The second phase of the rehabilitation is related with the muscular
strengthening, initially isometrically. The program begins 6-8 weeks
postoperatively, after the healing of the tuberosities. The passive
motion should be fully recovered until this period. The recovery of
the muscular strength is succeeded with three types of exercises:
1)stabilization of the raised arm, 2) eccentric exercises applying
progressive tension to the rotator cuff and 3) isometric exercises.
The dynamic exercises against resistance using elastic bonds, strengthen
the muscles of the shoulder girdle.
The third phase consists of recovering the extremes of passive ROM
by stretching. Theses exercises aim to the recovery of the articular
capsule's elasticity.
We have to encourage the patients to visit the swimming pool from
the first phase (after healing of the operative wound) of their rehabilitation.

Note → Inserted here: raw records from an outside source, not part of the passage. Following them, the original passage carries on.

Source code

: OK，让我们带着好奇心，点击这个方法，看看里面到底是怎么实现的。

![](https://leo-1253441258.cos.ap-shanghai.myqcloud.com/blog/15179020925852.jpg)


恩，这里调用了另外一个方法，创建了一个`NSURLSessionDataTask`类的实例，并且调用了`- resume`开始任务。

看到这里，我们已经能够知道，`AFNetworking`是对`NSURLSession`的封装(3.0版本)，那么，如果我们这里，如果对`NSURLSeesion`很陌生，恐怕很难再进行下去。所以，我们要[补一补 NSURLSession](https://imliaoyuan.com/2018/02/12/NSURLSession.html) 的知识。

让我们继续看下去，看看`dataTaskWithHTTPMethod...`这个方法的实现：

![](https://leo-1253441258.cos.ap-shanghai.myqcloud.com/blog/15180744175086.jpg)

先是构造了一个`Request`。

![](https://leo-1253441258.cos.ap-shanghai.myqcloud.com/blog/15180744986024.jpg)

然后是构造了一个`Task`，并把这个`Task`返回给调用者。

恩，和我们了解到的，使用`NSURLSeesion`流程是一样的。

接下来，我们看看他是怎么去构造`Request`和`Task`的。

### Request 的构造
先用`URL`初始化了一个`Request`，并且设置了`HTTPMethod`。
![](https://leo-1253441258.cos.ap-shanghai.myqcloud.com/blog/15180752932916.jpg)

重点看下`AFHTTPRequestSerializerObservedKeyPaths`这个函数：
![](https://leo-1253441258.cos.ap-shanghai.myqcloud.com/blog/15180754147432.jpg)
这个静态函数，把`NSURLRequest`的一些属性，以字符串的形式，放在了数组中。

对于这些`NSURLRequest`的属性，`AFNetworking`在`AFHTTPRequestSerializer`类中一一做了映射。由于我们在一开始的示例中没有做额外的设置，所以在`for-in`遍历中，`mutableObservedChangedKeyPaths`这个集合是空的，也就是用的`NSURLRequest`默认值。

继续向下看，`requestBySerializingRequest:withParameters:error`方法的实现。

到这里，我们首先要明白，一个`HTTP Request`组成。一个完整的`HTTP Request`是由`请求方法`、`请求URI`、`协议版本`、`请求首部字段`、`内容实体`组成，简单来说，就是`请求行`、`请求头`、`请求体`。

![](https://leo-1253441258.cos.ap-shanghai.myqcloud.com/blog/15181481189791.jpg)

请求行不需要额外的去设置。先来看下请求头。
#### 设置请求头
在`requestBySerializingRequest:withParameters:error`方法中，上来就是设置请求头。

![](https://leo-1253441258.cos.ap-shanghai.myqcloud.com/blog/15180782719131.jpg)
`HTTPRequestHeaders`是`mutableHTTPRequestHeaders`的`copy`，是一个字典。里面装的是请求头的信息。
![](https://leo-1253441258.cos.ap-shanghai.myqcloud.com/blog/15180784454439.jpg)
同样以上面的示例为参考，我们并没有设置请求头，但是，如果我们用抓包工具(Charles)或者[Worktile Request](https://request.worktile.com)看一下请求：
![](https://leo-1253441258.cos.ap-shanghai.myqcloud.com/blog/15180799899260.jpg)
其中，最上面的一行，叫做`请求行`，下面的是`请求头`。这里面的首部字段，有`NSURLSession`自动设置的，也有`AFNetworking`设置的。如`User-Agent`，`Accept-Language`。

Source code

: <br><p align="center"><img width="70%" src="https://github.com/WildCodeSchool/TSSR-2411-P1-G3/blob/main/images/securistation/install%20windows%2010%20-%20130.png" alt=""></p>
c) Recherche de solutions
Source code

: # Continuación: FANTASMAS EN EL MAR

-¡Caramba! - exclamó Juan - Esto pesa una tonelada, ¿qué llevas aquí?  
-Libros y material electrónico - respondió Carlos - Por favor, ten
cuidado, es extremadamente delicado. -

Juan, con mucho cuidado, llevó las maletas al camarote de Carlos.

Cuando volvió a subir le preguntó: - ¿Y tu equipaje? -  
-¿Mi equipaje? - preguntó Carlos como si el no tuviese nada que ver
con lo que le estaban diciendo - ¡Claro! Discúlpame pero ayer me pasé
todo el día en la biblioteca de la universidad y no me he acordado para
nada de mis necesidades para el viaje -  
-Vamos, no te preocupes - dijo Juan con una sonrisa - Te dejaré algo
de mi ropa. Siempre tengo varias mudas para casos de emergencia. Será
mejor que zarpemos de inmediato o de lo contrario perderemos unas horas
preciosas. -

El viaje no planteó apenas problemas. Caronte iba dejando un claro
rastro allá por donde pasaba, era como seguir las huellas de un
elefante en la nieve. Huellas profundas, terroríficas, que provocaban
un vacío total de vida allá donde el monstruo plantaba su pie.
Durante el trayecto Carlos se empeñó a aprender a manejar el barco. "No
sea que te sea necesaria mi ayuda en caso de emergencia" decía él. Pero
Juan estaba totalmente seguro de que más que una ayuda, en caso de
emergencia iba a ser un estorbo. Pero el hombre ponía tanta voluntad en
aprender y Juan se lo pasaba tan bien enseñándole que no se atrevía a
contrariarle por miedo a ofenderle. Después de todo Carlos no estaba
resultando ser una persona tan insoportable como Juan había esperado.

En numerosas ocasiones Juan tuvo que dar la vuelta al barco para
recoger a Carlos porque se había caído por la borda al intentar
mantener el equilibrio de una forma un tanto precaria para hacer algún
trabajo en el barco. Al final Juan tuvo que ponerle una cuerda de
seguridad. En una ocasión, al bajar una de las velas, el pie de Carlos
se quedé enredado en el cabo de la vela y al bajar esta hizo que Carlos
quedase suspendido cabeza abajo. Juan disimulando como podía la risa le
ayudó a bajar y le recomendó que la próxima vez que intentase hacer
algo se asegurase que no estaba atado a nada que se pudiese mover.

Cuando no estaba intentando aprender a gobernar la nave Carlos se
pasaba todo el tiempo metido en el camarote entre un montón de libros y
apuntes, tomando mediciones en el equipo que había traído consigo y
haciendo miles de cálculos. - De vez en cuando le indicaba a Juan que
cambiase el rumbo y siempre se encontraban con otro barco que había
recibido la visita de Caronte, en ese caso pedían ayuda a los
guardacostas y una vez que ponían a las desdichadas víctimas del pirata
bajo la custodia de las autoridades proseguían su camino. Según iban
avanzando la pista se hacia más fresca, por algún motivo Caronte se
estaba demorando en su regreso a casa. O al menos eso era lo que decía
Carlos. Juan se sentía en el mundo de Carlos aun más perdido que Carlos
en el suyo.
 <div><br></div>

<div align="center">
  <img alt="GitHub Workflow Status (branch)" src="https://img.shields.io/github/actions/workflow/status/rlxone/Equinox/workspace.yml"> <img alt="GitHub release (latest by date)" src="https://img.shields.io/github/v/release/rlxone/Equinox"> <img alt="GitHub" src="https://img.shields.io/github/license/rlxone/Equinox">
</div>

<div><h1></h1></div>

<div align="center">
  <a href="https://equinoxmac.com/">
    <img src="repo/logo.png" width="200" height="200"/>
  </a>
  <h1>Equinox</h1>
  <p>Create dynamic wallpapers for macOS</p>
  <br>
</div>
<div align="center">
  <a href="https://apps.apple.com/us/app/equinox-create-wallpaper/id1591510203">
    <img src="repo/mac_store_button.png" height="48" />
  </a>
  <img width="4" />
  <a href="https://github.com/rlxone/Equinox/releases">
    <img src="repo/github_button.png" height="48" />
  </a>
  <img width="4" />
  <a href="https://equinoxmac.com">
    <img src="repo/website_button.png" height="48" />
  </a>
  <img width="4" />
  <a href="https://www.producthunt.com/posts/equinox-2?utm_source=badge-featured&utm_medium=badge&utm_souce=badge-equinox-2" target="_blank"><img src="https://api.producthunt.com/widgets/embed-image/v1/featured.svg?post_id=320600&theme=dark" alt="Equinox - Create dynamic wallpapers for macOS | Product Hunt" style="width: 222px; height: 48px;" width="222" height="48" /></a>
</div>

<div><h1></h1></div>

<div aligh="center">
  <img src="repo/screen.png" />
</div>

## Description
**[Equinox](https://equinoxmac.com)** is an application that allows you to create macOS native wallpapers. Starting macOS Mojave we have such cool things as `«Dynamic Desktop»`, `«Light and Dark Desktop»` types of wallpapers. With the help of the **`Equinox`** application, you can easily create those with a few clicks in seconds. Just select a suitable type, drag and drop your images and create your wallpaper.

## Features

The water is useful in all the phases of the program. In the first
phase, for the support of the passive movements, in the second as
resistance for the muscular strengthening and in the third phase as
support and help for the distention of the tissues. The patient must
continue the rehabilitation for at least 6-12 months after the operation.
The detachment and migration of the greater tuberosity or the other
anatomical and surgical problems should be suspected in the following
situations: 1) patients with abnormally painful shoulder in the early
postoperative period, 2) if there is difference between the active
elevation (residual) and the passive anterior elevation (preserved)
and 3) if the range of the active motion is reduced by the time[2,5,6,8].